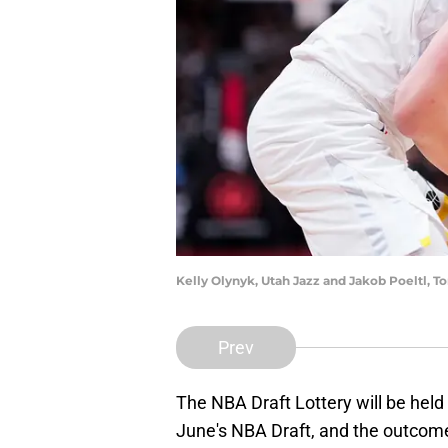
Kelly Olynyk, Utah Jazz and Jakob Poeltl, T
Prev
The NBA Draft Lottery will be held 
June's NBA Draft, and the outcome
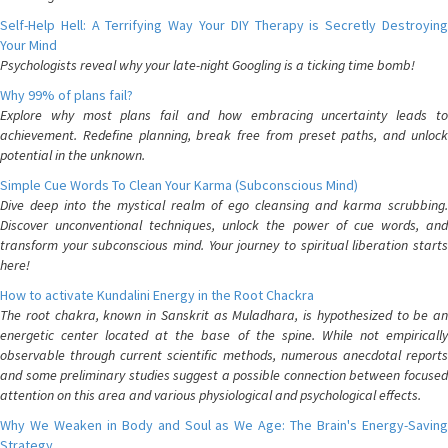
Self-Help Hell: A Terrifying Way Your DIY Therapy is Secretly Destroying
Your Mind
Psychologists reveal why your late-night Googling is a ticking time bomb!
Why 99% of plans fail?
Explore why most plans fail and how embracing uncertainty leads to
achievement. Redefine planning, break free from preset paths, and unlock
potential in the unknown.
Simple Cue Words To Clean Your Karma (Subconscious Mind)
Dive deep into the mystical realm of ego cleansing and karma scrubbing.
Discover unconventional techniques, unlock the power of cue words, and
transform your subconscious mind. Your journey to spiritual liberation starts
here!
How to activate Kundalini Energy in the Root Chackra
The root chakra, known in Sanskrit as Muladhara, is hypothesized to be an
energetic center located at the base of the spine. While not empirically
observable through current scientific methods, numerous anecdotal reports
and some preliminary studies suggest a possible connection between focused
attention on this area and various physiological and psychological effects.
Why We Weaken in Body and Soul as We Age: The Brain's Energy-Saving
Strategy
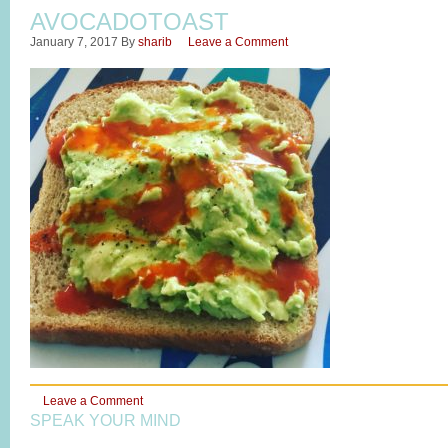
AVOCADOTOAST
January 7, 2017
By
sharib
Leave a Comment
Leave a Comment
SPEAK YOUR MIND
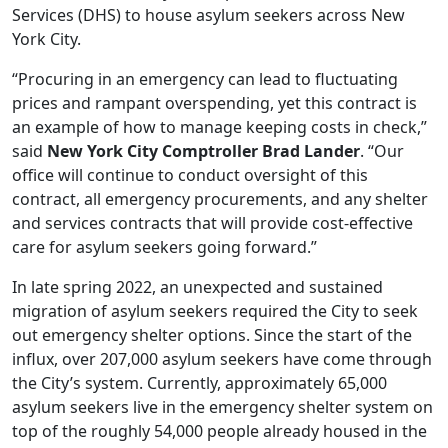
Services (DHS) to house asylum seekers across New
York City.
“Procuring in an emergency can lead to fluctuating
prices and rampant overspending, yet this contract is
an example of how to manage keeping costs in check,”
said
New York City Comptroller Brad Lander
.
“Our
office will continue to conduct oversight of this
contract, all emergency procurements, and any shelter
and services contracts that will provide cost-effective
care for asylum seekers going forward.”
In late spring 2022, an unexpected and sustained
migration of asylum seekers required the City to seek
out emergency shelter options. Since the start of the
influx, over 207,000 asylum seekers have come through
the City’s system. Currently, approximately 65,000
asylum seekers live in the emergency shelter system on
top of the roughly 54,000 people already housed in the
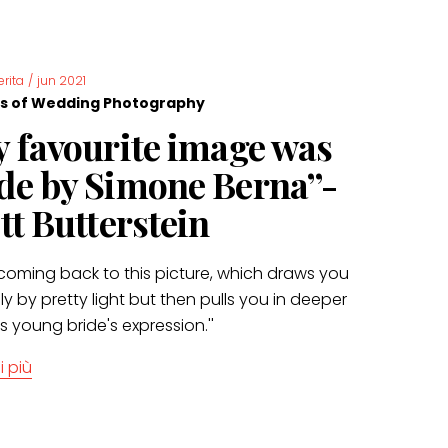
erita
/
jun 2021
s of Wedding Photography
 favourite image was
e by Simone Berna”-
tt Butterstein
t coming back to this picture, which draws you
ially by pretty light but then pulls you in deeper
is young bride's expression.''
i più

+ + + + + + +

## Activity
Write out exactly the lines that run from the top of the listing above to the line containing "Why 99% of plans fail?", both ends included. Omit every picture.

## Solution
Kelly Olynyk, Utah Jazz and Jakob Poeltl, T
Prev
The NBA Draft Lottery will be held 
June's NBA Draft, and the outcome
Self-Help Hell: A Terrifying Way Your DIY Therapy is Secretly Destroying
Your Mind
Psychologists reveal why your late-night Googling is a ticking time bomb!
Why 99% of plans fail?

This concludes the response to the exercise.